The ACL provision was inserted into the 2006 reauthorization of the MSA almost exclusively to put an end to serial commercial overfishing allowed in some fisheries, most notably the New England groundfish fishery. Based on that provision, however, NMFS is putting in place strict measures to end overfishing for all fisheries in all regions, despite overwhelming evidence that they are not compatible or even defensible given the lack of information the agency has for recreational fisheries.
“No one would argue that ending overfishing is necessary, but the agency is closing down fisheries like black sea bass where an update assessment was last done in 2005 and the last full assessment was done in 2001. There has never even been a modern assessment on cobia, dolphin or wahoo in the South Atlantic, nor are there indications of trouble, but there are ultra-conservative options in play to prevent overfishing on those stocks that would slash recreational catch limits,” said Brame. “This is a system that is designed to fail, and NMFS will likely find it very difficult to rebuild any sense of trust or cooperation with the recreational fishing community if it continues down this path.”
Marine industry leaders will have another chance to engage federal managers on implementation problems the Magnuson-Stevens Act when Dr. Jane Lubchenco, head of the National Oceanic and Atmospheric Administration, and senior NMFS officials meet with boat manufacturers and tackle companies at the Miami International Boat Show this weekend.

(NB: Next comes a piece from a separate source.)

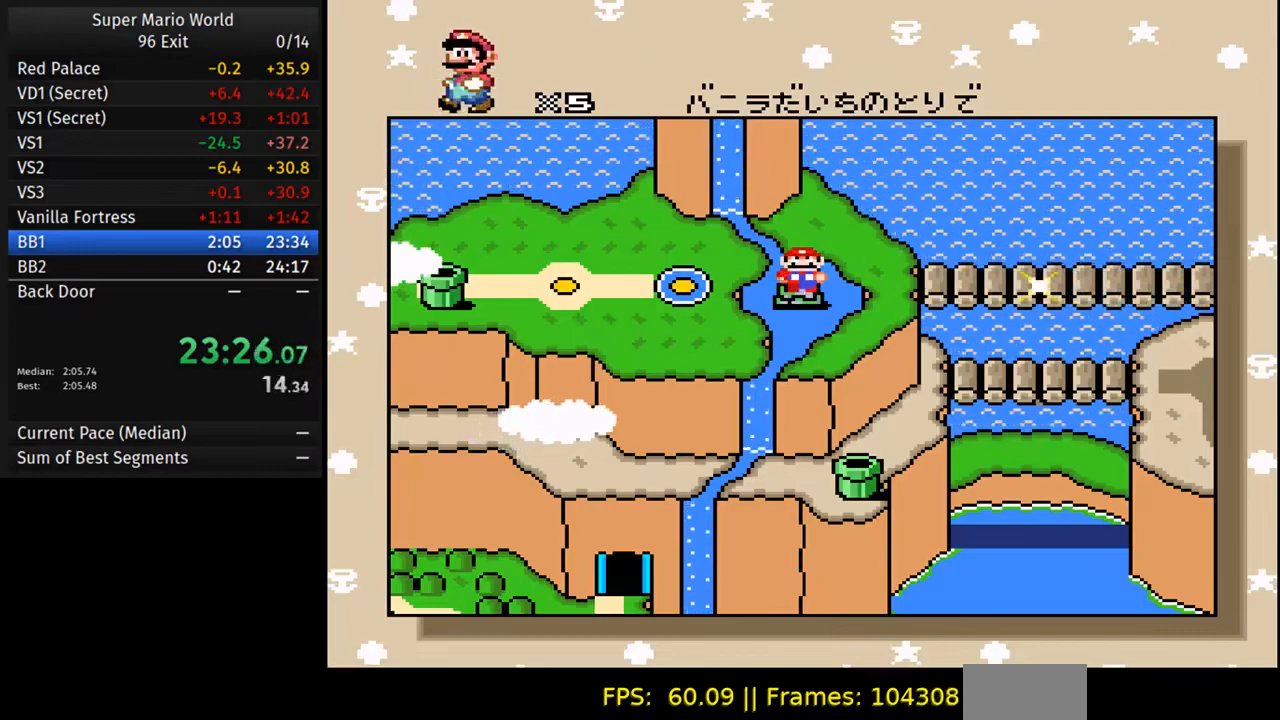
Gameplay with a controller (Nintendo layout); each line is a JSON object with the inputs held at the frame after it. "events" lists button and stick changes between this image and that frame as [ms after this image, input, new state], when the widget could be followed in between. Not read: L3 R3.
{"buttons": ["A"], "events": [[117, "B", "down"], [133, "A", "up"], [217, "A", "down"], [217, "B", "up"], [350, "B", "down"], [367, "A", "up"], [433, "B", "up"], [467, "A", "down"]]}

“The agency does not have to implement this provision in this manner, and that is something we continue to convey to NOAA’s leadership,” said Chester Brewer, chairman of CCA’s National Government Relations Committee. “The agency should make a deeper commitment to more frequent stock assessments using fishery independent data and improved recreational catch data. That is certainly a better use for the $36 million that is currently set aside for catch share programs in the NMFS budget. Barring that, a legislative fix is likely the only realistic option to inject some sanity into fisheries management.”